Et dans la Métropole ?

« La baisse des prix est plus accentuée sur la Métropole que sur le centre dijonnais, mais cela est quand même assez hétéroclite. Il y a un certain nombre de communes qui dévissent. Vous avez d’un côté, les valeurs sûres communes comme Fontaine-lès-Dijon (+ 4,3 %), Talant (+ 8,5 %). Du côté des communes qui faiblissent, je citerai – 3,4 % à Saint-Apollinaire, – 4,1 % à Quetigny, -3,3 % à Longvic, – 6,1 % à Chenôve… ».

Vous venez d’évoquer les prix pour les appartements anciens. En va-t-il de même pour les maisons anciennes ?

« Pas toujours et les surprises, bonnes et mauvaises, ne manquent pas. Au niveau des prix, on est à – 1,9 % sur l’ensemble de Dijon, – 0,6 % sur Jouvence-Drapeau, – 6,7 % pour Maladière qui était un quartier qui, jusqu’alors, résistait plutôt bien. Chevigny-Saint-Sauveur continue de dévisser avec – 11,5 % et il est surprenant de voir des baisses à Talant (-5,5 %) et Saint-Apollinaire (-5,6 %). Les bonnes surprises, ce sont, entre autres, + 14 % sur le quartier Parc, + 15,5 % pour Montchapet, + 12,2 % pour les Poussots, + 5,5 % à Marsannay-la-Côte… ».


Du côté de la construction neuve, peut-on dire que nous vivons une crise majeure du logement ?

« Sur le neuf, c’est effectivement une crise majeure. Bon nombre de mes confrères m’ont confirmé n’avoir rien rentré ou presque ces derniers mois. Autant j’affiche mon optimisme pour l’immobilier ancien malgré une baisse significative en certains endroits de la Métropole, autant j’exprime mon inquiétude sur le neuf où l’on ne constate pas de reprise malgré la stabilité et la baisse des taux d’emprunt.

Sur Dijon, nous avons eu 362 transactions dans le neuf sur un an. Cela ne fait même pas une transaction par jour. Il faut reconnaître que le prix moyen du m2 reste important à 4 880 € contre 2 500 € du m² pour l’ancien. On passe du simple au double ! Quand il y a de la défiscalisation derrière, l’acquéreur sait qu’il amortira en partie le coût de l’investissement sur la durée. Mais il n’y a plus de programmes de défiscalisation… ».

Comment expliquer cette situation ?

« Déjà par le coût du foncier. Dans Dijon, pour trouver des terrains à bâtir, les promoteurs sont contraints le plus souvent d’acheter des maisons pour lancer leurs programmes de logements neufs. Il y a aussi toujours l’impact de la hausse des matières premières sans oublier les normes éco-environnementales toujours plus contraignantes.

Dans le quartier Jouvence-Drapeau, sur les 173 transactions -pratiquement la moitié des transactions à Dijon sur une année-, on est à 5 400 € du m². A Chenôve, on est à 3 700 € du m². Quand on voit ces prix-là, il est légitime de nourrir des inquiétudes… ».

-----

-- CONSIGNES --
A. Recopiez l'extrait en partant de « Vous venez d’évoquer » et en poursuivant jusqu'à « majeure du logement ? », puis substituez « Fontaine-d'Ouche » à « Montchapet ».
B. D'après l'extrait, combien de transactions dans le neuf ont eu lieu à Dijon sur un an ?
C. Traduisez en anglais cette phrase de l'extrait : « Dans Dijon, pour trouver des terrains à bâtir, les promoteurs sont contraints le plus souvent d'acheter des maisons pour lancer leurs programmes de logements neufs. »
Appuyez-vous uniquement sur l'extrait pour répondre.

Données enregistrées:

-----

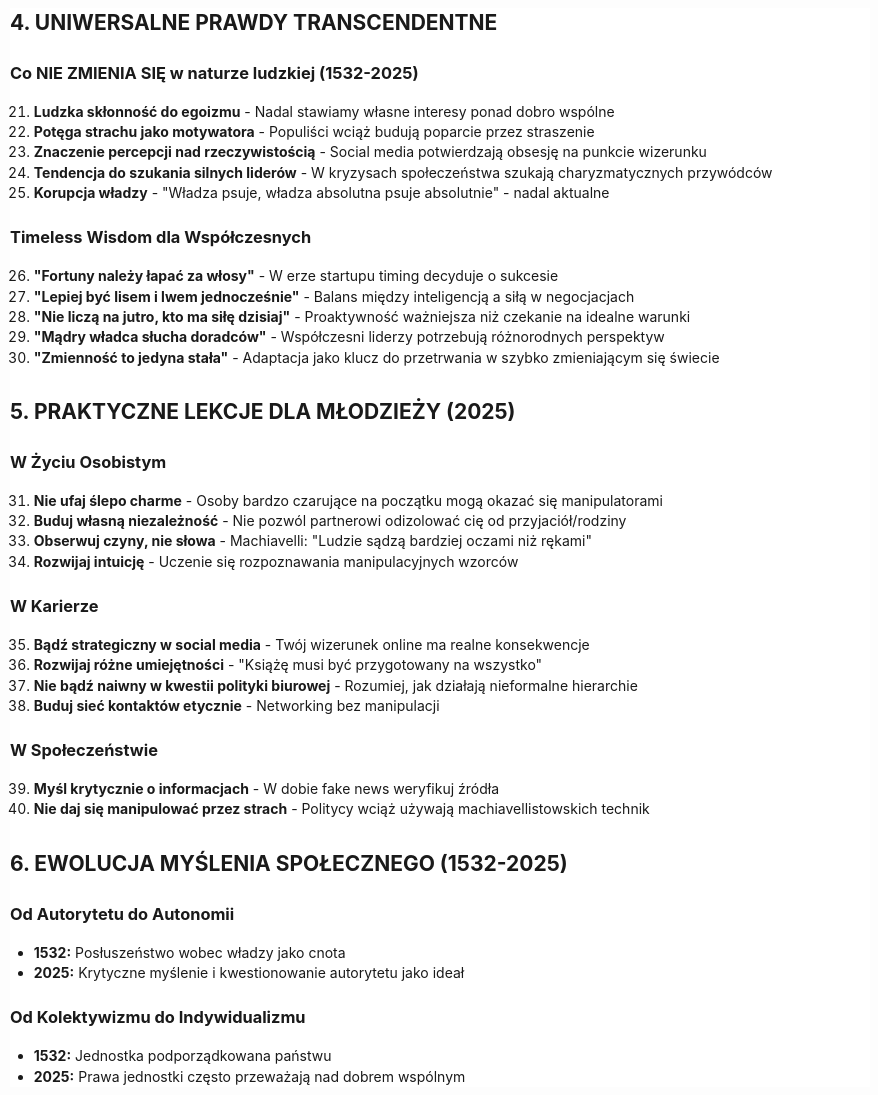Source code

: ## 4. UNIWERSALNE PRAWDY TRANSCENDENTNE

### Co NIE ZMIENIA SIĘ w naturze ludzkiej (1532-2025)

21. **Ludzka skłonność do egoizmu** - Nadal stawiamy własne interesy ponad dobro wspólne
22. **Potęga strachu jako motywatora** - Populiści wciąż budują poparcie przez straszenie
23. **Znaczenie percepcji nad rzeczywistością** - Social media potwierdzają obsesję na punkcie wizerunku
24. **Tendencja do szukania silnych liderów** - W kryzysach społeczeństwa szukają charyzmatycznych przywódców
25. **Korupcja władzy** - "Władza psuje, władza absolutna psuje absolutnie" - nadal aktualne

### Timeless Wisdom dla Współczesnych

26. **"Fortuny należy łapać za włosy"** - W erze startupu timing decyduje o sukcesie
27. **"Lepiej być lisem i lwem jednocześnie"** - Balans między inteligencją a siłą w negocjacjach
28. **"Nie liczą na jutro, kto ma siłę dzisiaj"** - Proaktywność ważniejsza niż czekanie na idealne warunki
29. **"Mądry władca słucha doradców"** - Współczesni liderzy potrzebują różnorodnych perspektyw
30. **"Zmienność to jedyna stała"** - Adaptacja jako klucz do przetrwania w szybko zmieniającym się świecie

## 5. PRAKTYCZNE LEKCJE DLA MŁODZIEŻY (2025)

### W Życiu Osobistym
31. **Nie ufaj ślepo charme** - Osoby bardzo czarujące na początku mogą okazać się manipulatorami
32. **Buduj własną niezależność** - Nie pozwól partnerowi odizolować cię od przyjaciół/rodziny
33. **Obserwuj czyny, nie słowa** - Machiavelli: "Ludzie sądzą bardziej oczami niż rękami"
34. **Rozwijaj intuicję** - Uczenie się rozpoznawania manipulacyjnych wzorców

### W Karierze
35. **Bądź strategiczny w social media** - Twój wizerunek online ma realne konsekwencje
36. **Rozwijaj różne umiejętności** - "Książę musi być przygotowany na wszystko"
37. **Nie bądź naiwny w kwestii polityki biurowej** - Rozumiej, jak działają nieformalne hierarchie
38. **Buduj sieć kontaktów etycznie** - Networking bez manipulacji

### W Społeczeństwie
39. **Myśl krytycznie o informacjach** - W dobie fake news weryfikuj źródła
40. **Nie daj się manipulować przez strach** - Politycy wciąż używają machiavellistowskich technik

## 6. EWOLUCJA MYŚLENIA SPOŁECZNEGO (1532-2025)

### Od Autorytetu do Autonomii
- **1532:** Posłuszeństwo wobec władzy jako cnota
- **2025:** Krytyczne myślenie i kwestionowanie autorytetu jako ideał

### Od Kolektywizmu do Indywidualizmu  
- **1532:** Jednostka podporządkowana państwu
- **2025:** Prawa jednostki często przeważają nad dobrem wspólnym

-----

-- CORRIGÉS --
A.
Vous venez d’évoquer les prix pour les appartements anciens. En va-t-il de même pour les maisons anciennes ?

« Pas toujours et les surprises, bonnes et mauvaises, ne manquent pas. Au niveau des prix, on est à – 1,9 % sur l’ensemble de Dijon, – 0,6 % sur Jouvence-Drapeau, – 6,7 % pour Maladière qui était un quartier qui, jusqu’alors, résistait plutôt bien. Chevigny-Saint-Sauveur continue de dévisser avec – 11,5 % et il est surprenant de voir des baisses à Talant (-5,5 %) et Saint-Apollinaire (-5,6 %). Les bonnes surprises, ce sont, entre autres, + 14 % sur le quartier Parc, + 15,5 % pour Fontaine-d'Ouche, + 12,2 % pour les Poussots, + 5,5 % à Marsannay-la-Côte… ».


Du côté de la construction neuve, peut-on dire que nous vivons une crise majeure du logement ?

B. 362 transactions.

C. In Dijon, to find building land, developers are most often forced to buy houses in order to launch their new housing programs.